* _DOCUMENT SECTION_:
· · · · · · ·

It is an age-old question: why is there evil in the world? In the parable of the wheat and the weeds Jesus suggests that both grow together until the harvest. With Paul, we long for the day that all creation will be set free from bondage and suffering. Having both weeds and wheat within us, we humbly place our hope in the promises of God, and from the Lord’s table we go forth to bear the fruit of justice and mercy.
Prayer of the Day
Faithful God, most merciful judge, you care for your children with firmness and compassion. By your Spirit nurture us who live in your kingdom, that we may be rooted in the way of your Son, Jesus Christ, our Savior and Lord. Amen.
Readings and Psalm
Isaiah 44:6-8 There is no other God than the Lord
Romans 8:12-25 The revealing of the children of God
Matthew 13:24-30, 36-43 The parable of the weeds
Title: Our Holy Indebtedness
Who are you in debt to? Debt. A most anxiety-inducing word to bring into such a peaceful space like this. But Paul brings it into his wonderful letter to the church in Rome – whose 8th chapter we are looking at over three weeks – so we can’t just say it and run away. And perhaps you have learned as I have, the more uncomfortable the feelings are around a word or an idea, the more important it is to sit with it, to explore it, to think on it. Debt. As if the heat wasn’t making us uncomfortable enough. So getting right to it…
Who are you in debt to? Perhaps that question brings to mind a bank that holds your mortgage, or your car loan, or, in my case, my student loans. The debt demands that we pay monthly payments as we whittle away and the borrowed money, with interest, of course. Oh that joy when you finally make that last payment, when you can burn the mortgage, when the car is fully and totally yours. When you can use those monthly payments for something else, for something a little more fun.
Are you in debt to a person? Someone who was a mentor to you at the beginning of your journey into career or special interest. Perhaps they opened up understanding and possibilities that you would not have discovered on your own and so you owe them. Or perhaps there is a person who came to you at a time that you needed help. They were there for you in a way that no one else was or could be.
Or perhaps it is a group of people, a community, that you are indebted to. I was with a group that I am indebted to this past week. We call ourselves Proclaim – it is a network of LGBTQ pastors and seminarians in the Lutheran church who serve openly and publicly seeking to change the church, and change hearts and minds through the ministry that we do. I was introduced to this group at a critical time in the early days of ordained ministry. And I am happy to say that St. John’s supports the parent organization (Extraordinary Lutheran Ministries) with an annual gift. Our annual retreat was in Chicago this past week and it once again affirmed how important this organization was to me at that time and how important it continues to be as my colleagues support, challenge, and teach me. It was well worth the trip and the time.

· · · · · · ·

* _WHAT YOU NEED TO DO_: Extend the sermon on debt from the point where it stops. The lines are separate from the sermon on debt and belong to other material.

* _GIVEN DATA_:
· · · · · · ·

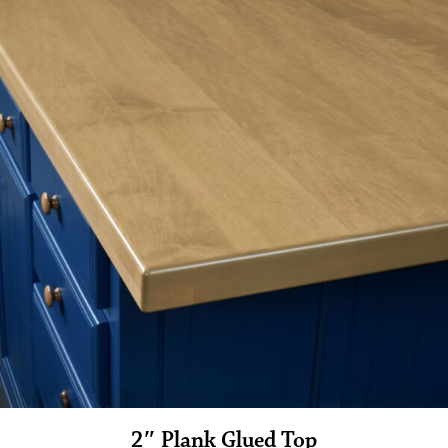
2″ Plank Glued Top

· · · · · · ·

* _RESPONSE_:
So do you have your list? Now, how do you pay on these debts? As I mentioned, for the banks there are the pesky monthly payments. But once that last payment is made, you owe them nothing. You may never have dealings with them again. In time you might even forget you ever knew them. You are happy to move on with your one-less-debt life.
But what about that person who you indebted to? You don’t owe money. You can’t come to their aide the way they came to yours, teach them the way they taught you. They may not need anything from you. One of the best ways of paying that debt is by being there for someone else in the same way your mentor was there for you.
As for the group you might owe a debt to, one could give a monetary gift to help the group continue to exist and be there for others in the future. Or perhaps one could be of service to the organization as it seeks to live out the mission that you found so valuable.
But in all of these, we are debts of the flesh, of our physical world. There is a means of, in some way at least, paying debts off, paying them back.
But Paul writes that we are debtors not to the flesh. It’s not the worldly, resolvable debts that he is drawing our attention to. Rather it is our debt to God that he is setting before us. Last week we heard that opening line of Chapter 8, this culmination of the first half of Romans. Such the culmination that it even includes the word Therefore. Since that whole first seven chapters is what it is…therefore. And the therefore is followed by some pretty great news. St. Paul writes: There is therefore now no condemnation for those who are in Christ Jesus.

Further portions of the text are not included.